MIT Recurring transactions however will be sent through the 3DS 2.0 protocol to the issuer in order to garantuee best possible acceptance rates.


Please note that with each initial CIT that establishes a mandate for subsequent MITs you will receive a schemeReferenceID that must be included in follow-up transactions in order to link the sequence.

Once SCA becomes mandatory on September 14, 2019 existing MITs covered by cardholder agreements can continue to be processed without a schemeReferenceID if the mandates were setup before that date (i.e. grandfathering). Please do not submit any dummy values.  will automatically apply appropriate values in the authorization protocol to indicate so called grandfathering.

Cardholder Initiated Transaction (CIT)
A cardholder-initiated transaction is any transaction where the cardholder actively participates in the transaction.
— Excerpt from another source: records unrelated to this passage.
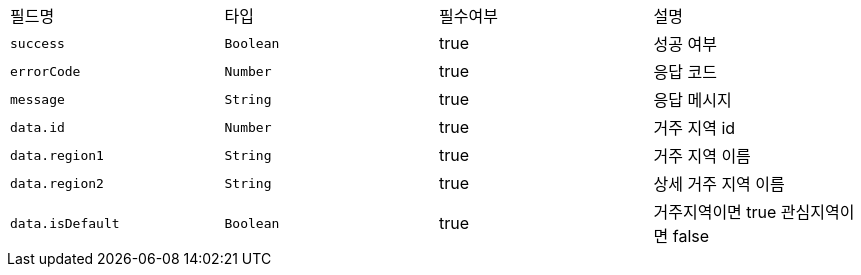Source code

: |===
|필드명|타입|필수여부|설명
|`+success+`
|`+Boolean+`
|true
|성공 여부
|`+errorCode+`
|`+Number+`
|true
|응답 코드
|`+message+`
|`+String+`
|true
|응답 메시지
|`+data.id+`
|`+Number+`
|true
|거주 지역 id
|`+data.region1+`
|`+String+`
|true
|거주 지역 이름
|`+data.region2+`
|`+String+`
|true
|상세 거주 지역 이름
|`+data.isDefault+`
|`+Boolean+`
|true
|거주지역이면 true
관심지역이면 false
|===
This can be either at a terminal in-store or through a checkout experience online, or with a stored payment credential that the cardholder has previously consented to store with the
merchant.


Merchant Initiated Transaction (MIT)
Any transaction that relates to a previous cardholder-initiated transaction but is conducted without the active participation of the cardholder. As a result, the merchant cannot perform any cardholder validation. In
all cases, a merchant-initiated transaction must refer to the cardholder’s original interaction.